Welche Messwerte ein Partikelgrössen-Analysator liefert
Das Gerät bestimmt, wie fein oder grob ein Material vorliegt und wie sich die Partikelgrössen innerhalb einer Probe verteilen. Je nach Verfahren werden Verteilungsdaten, charakteristische Kenngrössen und Anteile bestimmter Grössenklassen ausgewertet. Diese Informationen helfen dabei, Materialien vergleichbar zu beurteilen und Abweichungen zwischen Chargen sichtbar zu machen.
Einsatz bei Rohstoffen, Compounds und Recyclingmaterial
In der Kunststoffverarbeitung werden Partikelgrössen unter anderem bei Pulvern, Füllstoffen, Pigmenten, Mahlgut oder dispergierten Systemen geprüft. Die Messung ist relevant, wenn Dosierung, Mischverhalten, Oberflächenwirkung oder Weiterverarbeitung von der Partikelverteilung beeinflusst werden. Auch bei der Beurteilung von Rezyklaten und aufbereiteten Fraktionen kann die Partikelgrössenanalyse zur Einordnung des Materials dienen.
Messverfahren, Probenzustand und Probenaufbereitung
Partikelgrössen-Analysatoren arbeiten je nach Gerät mit unterschiedlichen Messprinzipien, etwa optisch, laserbasiert oder bildgebend. Die Auswahl hängt davon ab, ob trockene Pulver, Granulate, Suspensionen oder Emulsionen untersucht werden.
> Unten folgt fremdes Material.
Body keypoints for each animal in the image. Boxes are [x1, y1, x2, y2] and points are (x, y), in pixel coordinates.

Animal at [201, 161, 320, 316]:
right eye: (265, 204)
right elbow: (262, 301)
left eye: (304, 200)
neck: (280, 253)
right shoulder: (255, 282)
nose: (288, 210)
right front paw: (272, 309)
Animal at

Für belastbare Ergebnisse ist die Probenaufbereitung mitentscheidend, zum Beispiel hinsichtlich Dispergierung, Homogenität und der Frage, ob Agglomerate getrennt oder gemeinsam erfasst werden sollen.
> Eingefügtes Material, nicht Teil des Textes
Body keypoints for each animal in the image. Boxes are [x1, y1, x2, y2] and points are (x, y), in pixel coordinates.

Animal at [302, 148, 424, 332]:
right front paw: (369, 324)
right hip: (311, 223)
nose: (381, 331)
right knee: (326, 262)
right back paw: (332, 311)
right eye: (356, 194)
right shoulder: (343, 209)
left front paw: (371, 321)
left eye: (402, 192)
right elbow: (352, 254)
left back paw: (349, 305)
Abgrenzung innerhalb von Messen und Prüfen
Innerhalb der Leistung Messen und Prüfen ist der Partikelgrössen-Analysator auf die Charakterisierung von Partikelverteilungen ausgerichtet. Er unterscheidet sich damit von Prüfmaschinen, die mechanische Eigenschaften prüfen, von Waagen, die Massen erfassen, und von Wasserdurchlauf-Messgeräten, die Strömungs- oder Durchflussgrössen messen. Auch 3-D Laser Projektionssysteme gehören in einen anderen Anwendungsbereich, da sie nicht der Partikelanalyse dienen.